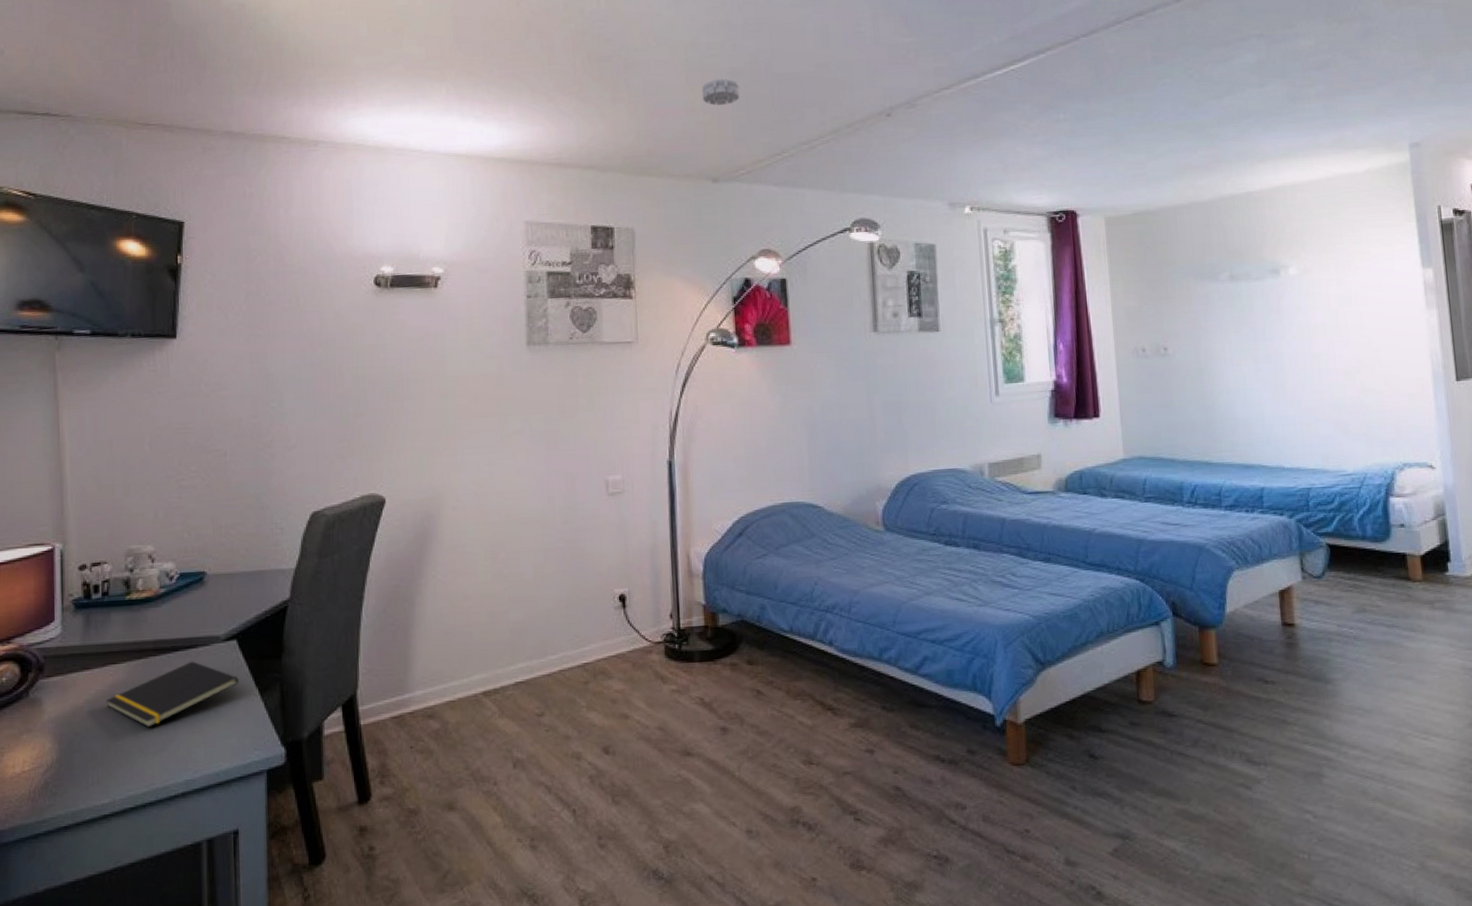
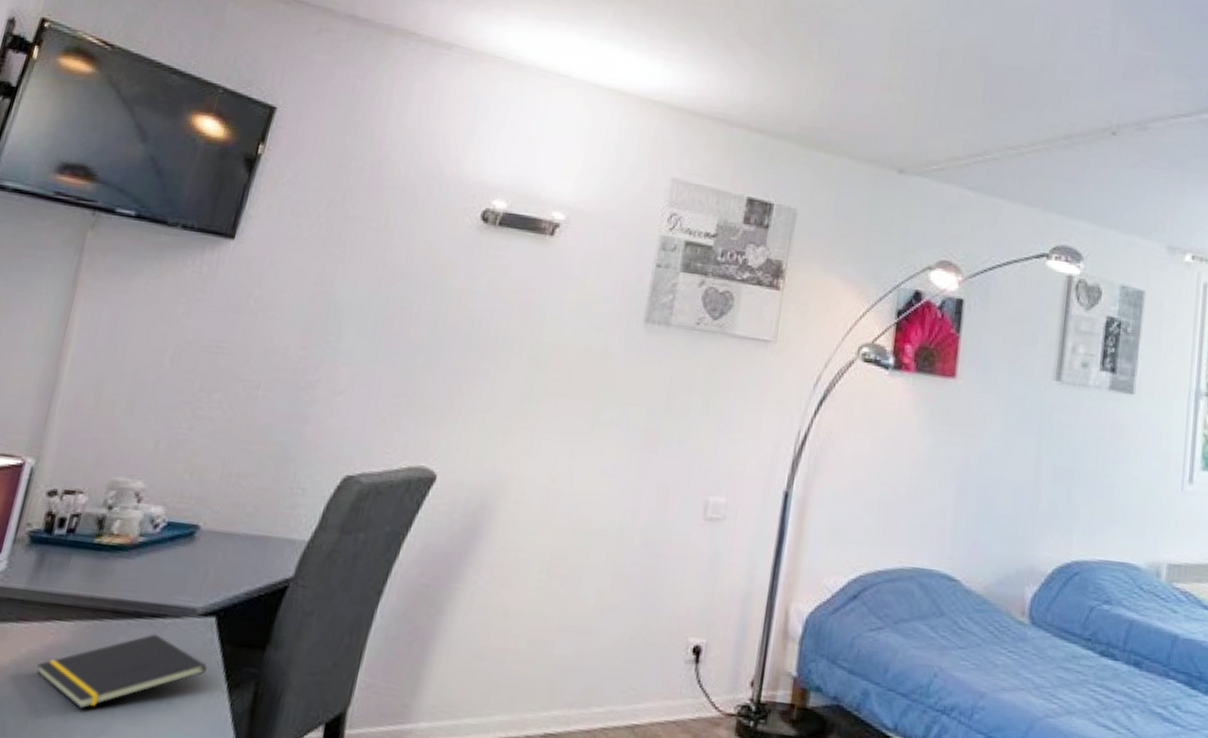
smoke detector: present [701,78,740,106] -> none [903,58,948,89]

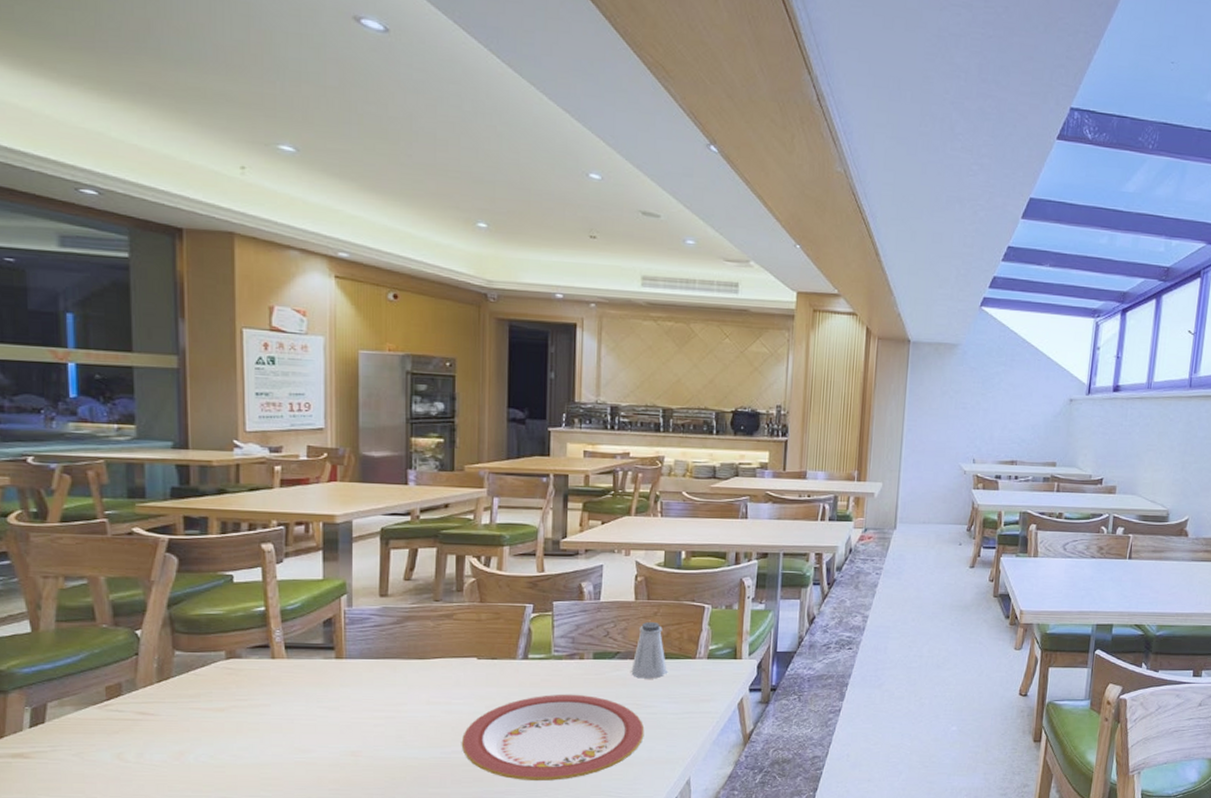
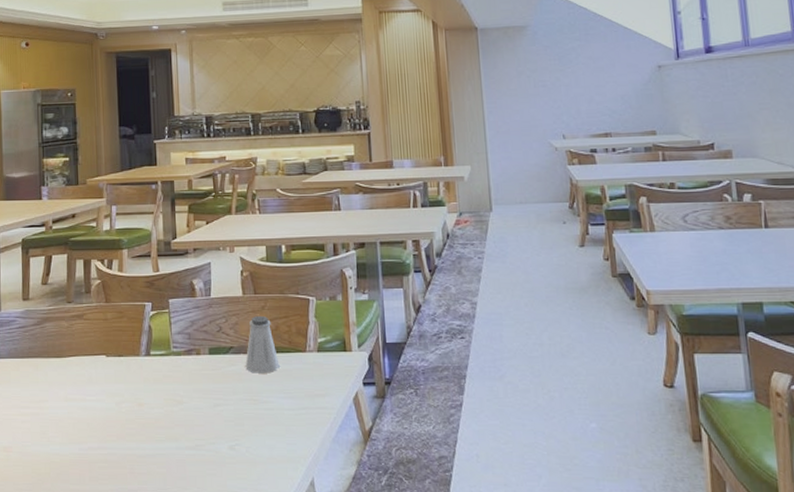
plate: present [461,694,645,781] -> none [96,390,264,479]

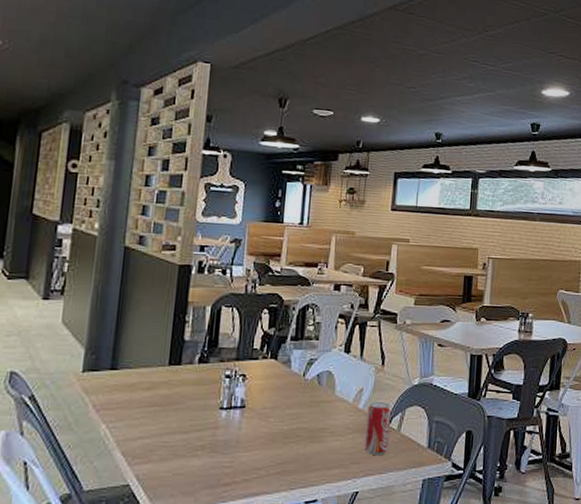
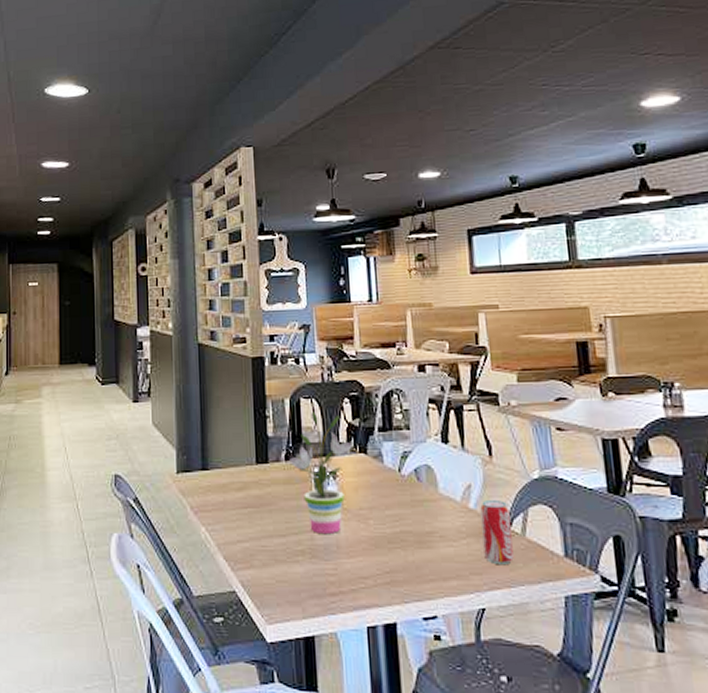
potted plant: none [198,319,268,430] -> present [285,411,358,533]

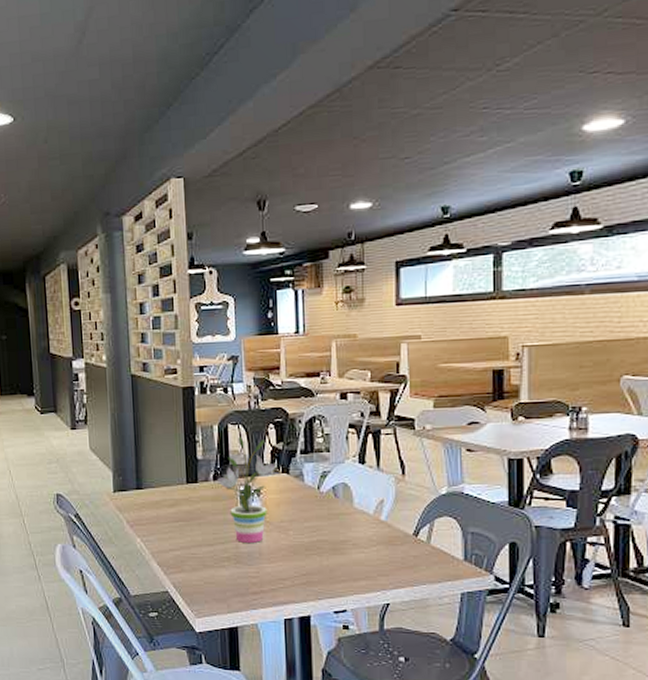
beverage can: present [480,501,514,565] -> none [391,513,418,568]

- - -

What you will do — An exact copy of the data above is required, printed without its pictures.

Task response —
smoke detector: present [701,78,740,106] -> none [903,58,948,89]

plate: present [461,694,645,781] -> none [96,390,264,479]

potted plant: none [198,319,268,430] -> present [285,411,358,533]

beverage can: present [480,501,514,565] -> none [391,513,418,568]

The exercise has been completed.